Thank you for the question.
We went to the Senate human rights committee and we had the discussion about the problem that I had raised before, that we had difficulty with estimating the actual numbers. We went before the committee and we gave our results in our estimates, which were that we felt, based on our system that I talked about in the opening statement, our inflow of visible minorities in the public service is significantly higher than we had been estimating before. And it is due to how the numbers are collected.
We ended up reporting for 2007-08 that the inflow, or the proportion coming into the public service of all the jobs that are advertised.... So there's a serious limit on this, as it's all the jobs that are advertised. For 2007-08, 17% of the hires through the advertised jobs were members of visible minority groups. The old way of estimating that would have been 9.5%. We have concluded, on that basis, that there has been a serious underestimation of the inflow.
There are a number of issues that become associated with that. The obvious question is, how many people do you have in the public service today? I can tell you about inflow, the number coming in in the last two years, but I can't tell you about the flow for the last ten years to give you an estimate of what there is today. We have to continue to work at that number to try to get a better number.

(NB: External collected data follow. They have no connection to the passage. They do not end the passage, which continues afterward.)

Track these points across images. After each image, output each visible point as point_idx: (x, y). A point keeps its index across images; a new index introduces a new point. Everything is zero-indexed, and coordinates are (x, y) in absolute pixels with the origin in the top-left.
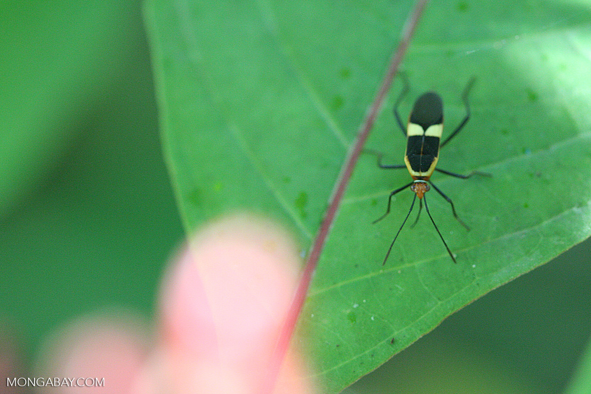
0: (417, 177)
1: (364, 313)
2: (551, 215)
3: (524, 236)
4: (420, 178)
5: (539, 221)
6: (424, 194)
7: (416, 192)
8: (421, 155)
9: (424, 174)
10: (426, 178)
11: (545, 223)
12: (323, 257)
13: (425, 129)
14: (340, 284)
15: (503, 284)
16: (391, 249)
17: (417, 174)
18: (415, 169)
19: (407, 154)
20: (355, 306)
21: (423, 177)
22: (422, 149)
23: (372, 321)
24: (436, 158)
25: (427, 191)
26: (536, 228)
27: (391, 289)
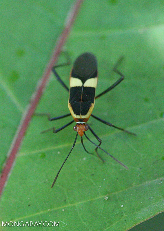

I can't give you a number for the ones that have come in through unadvertised processes, but 28% of the new hires are through unadvertised processes. So I have a partial number. That partial number gives me good news.
The controversy that you've seen in the media is that there is discomfort with this number. I feel very confident the number is a good number for the limits I have just put around it.
Now, the question is, how do you measure visible minorities? There's a lot of debate around this one. We have settled on how people declare themselves. There are two processes in government that give us these two different numbers, and I talked about this the last time. The number that I am using is what people fill in on an application form. We now have an automated system. Anybody who applies to one of these posted jobs goes through the screens to fill in on this system. One of the things that we call a “forced field”, in that you must answer it to go on and submit your application, is this question: Are you a member of a visible minority group? You say yes or no. You can say no and you go onto the next one. If you say yes, it takes you to what kind of group you're a member of.
Those are the numbers we have used. The other number that is being used is a questionnaire that people are given in government, and it is much more voluntary. It gives me a lower number. We are starting some work to determine exactly how rigorous this process is. I am assuming that if somebody identifies in their application, they would identify when they're at work. But again, that's a question.
One of the things we have seen when we've done our analysis is that for some departments the numbers are very close. So what is on the application form and what people do on that survey that's done in government are very close. The Department of Justice is one that's very close; the two numbers are close to one another. For my own organization, they're not. I could start in our own organization and figure out why there's such a difference.